The crèche that Ceccarelli had set up on the green for so many years is now at Holy Family Church. In its place, a larger crèche, built by Tom Kapitan, a Fairfield resident and member of the Knights of Columbus at Holy Family Church, was assembled about 11 a.m. Sunday by Kapitan and Jim Keating, also a Fairfield resident and member of the Knights at Holy Family. The crèche will stay up until 11 a.m. Christmas Day, Kapitan said.
Kapitan said the new crèche was built to be more noticeable, but Keating said it's not a problem to transport and set up the larger crèche when several people help with the project. "Nello had Nello so he went with what he could easily transport, especially in the first few years," Keating said.
The Board of Selectmen in the 1980s permitted the Nativity scene -- and other religious displays -- to be set up on town property for a maximum of three days, as long as someone personally monitors it for the entire period.

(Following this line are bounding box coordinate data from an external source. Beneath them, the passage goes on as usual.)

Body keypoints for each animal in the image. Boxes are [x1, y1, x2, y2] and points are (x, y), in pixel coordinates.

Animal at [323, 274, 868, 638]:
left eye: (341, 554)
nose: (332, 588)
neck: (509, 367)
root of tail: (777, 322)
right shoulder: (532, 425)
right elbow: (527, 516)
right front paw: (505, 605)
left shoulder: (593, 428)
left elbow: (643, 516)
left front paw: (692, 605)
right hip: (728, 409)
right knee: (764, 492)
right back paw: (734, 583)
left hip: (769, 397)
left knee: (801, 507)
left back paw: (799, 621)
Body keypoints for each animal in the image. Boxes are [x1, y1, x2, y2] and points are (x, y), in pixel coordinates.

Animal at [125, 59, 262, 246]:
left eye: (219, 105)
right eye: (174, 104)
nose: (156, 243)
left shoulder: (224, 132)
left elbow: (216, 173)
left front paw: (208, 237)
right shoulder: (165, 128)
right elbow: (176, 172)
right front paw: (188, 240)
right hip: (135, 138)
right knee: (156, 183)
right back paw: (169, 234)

Ceccarelli, a devout Roman Catholic and member of Holy Family Church, used to handle that job himself, standing by his creche during the day and sleeping in a car parked nearby at night.
"He was never with us Christmas Eve because that's where he wanted to be," Lucibello said. "He always said, `Carol, if I died there, I'd be happy.' ... Christmas is so commercialized that he felt that was something he wanted to do."

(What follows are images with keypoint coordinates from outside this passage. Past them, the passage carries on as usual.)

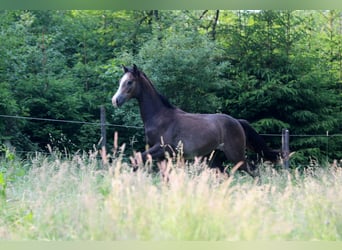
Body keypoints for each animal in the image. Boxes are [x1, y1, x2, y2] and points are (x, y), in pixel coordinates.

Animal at [112, 64, 278, 178]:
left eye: (129, 82)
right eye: (120, 81)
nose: (115, 100)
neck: (159, 116)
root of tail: (237, 122)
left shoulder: (161, 148)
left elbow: (137, 159)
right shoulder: (162, 155)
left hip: (235, 155)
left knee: (253, 171)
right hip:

A total of 40 Knights are scheduled for shifts to maintain the vigil by the crèche over the 48 hours between late Sunday morning and late Tuesday morning. Their shifts will last one or two hours, with one or two Knights per shift, Keating said. "It's a lot easier when it's two guys," he said. "When there's two people here, it goes twice as fast."
Keating said his shift, in addition to 11 a.m. to 1 p.m. Sunday, would be from 11 p.m. Christmas Eve until 1 a.m. Christmas Day and then later that morning to take down the crèche. He said he anticipates seeing many people who attend midnight services at First Church Congregational across the street and St. Paul's Episcopal Church next door.

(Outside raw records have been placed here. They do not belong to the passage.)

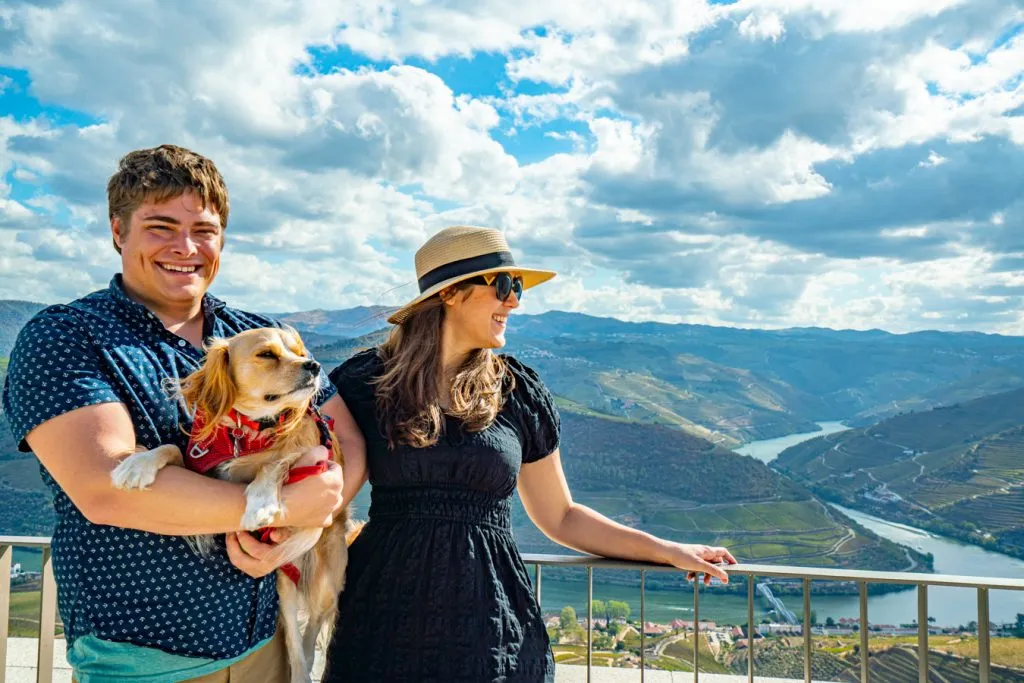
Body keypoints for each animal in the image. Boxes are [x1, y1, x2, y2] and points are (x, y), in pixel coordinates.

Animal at [110, 327, 352, 679]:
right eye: (267, 354)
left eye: (298, 351)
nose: (314, 365)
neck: (247, 433)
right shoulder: (205, 474)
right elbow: (172, 448)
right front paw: (138, 463)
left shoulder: (312, 461)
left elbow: (275, 463)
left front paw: (261, 502)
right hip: (283, 586)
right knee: (295, 643)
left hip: (323, 580)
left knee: (312, 630)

A total of 300 people normally stop by to chat with the Knights and say a prayer over the 48 hours the crèche is up, and many bring refreshments, such as coffee from Dunkin' Donuts and Cumberland Farms, which are both nearby, and homemade cookies and hot chocolate, Keating said.
"Dog walkers and runners will stop, especially if they've been in the neighborhood for a while," he said. "There's a group that every Christmas morning runs. They get here about 8:30, and so they run up, they say a prayer and talk to you and then they get up and run down Beach Road."
Keating said he was pleased to hear the weather forecast was good through Christmas morning, saying it can be difficult to stand by the crèche in a freezing rain. He said the wind can be bad but rain is worse. "Two years ago, the first thing we did was shovel. I remember I kept warm because I shoveled out [space for the crèche] that year," he said. "Weather's more important than anything."
As Kapitan assembled the crèche Sunday morning, several motorists honked their horns as they approached the stop sign at Old Post and Beach roads, and Kapitan smiled and waved in greeting.
Kapitan said the crèche looks more impressive at night when it's illuminated by a light in the manger and a light on top, where a figurine of an angel is placed. The lights are powered by marine batteries that last from eight to 12 hours and can be recharged, Keating said.
The Knights at Holy Family Church took over the Christmas creche vigil because Ceccarelli was a longtime member of that church and had asked the Rev. Guido Montanaro, the church's pastor, if he knew anyone who could stay by the crèche in his stead, Keating said. He said Montanaro "came to our group because he knew we were active and said would we be interested in maintaining the tradition. We talked amongst ourselves and decided we would do it."
"We liked what Nello was doing. We thought it was a nice idea having the crèche set up in the middle of town," Keating said. "It seemed like a good idea and was something that fulfilled our mission to spread The Word."
Hav Tweedy, a member of the Knights of Columbus at St. Jude Church in Monroe, said having the crèche every year is important because it "makes a statement."
"We need it, whether it's us or Jewish people or anybody else. I think there needs to be some expression," Tweedy said. "I think there's just not enough of it any more. We're becoming more of a secular society than a religious society ... I think if we had some more people thinking about what's going on, we'd have less problems like Newtown," he said.
Keating said setting up the crèche every year has become "a nice tradition" and that the Knights wouldn't be doing it if it weren't for Ceccarelli. "If Nello hadn't started it, we probably wouldn't have started it," he said.
Lucibello said her family is grateful to the Knights and believes her father would be pleased the tradition he started more than a quarter-century ago was still alive. "That's what Christmas is," she said. "That's what it's all about."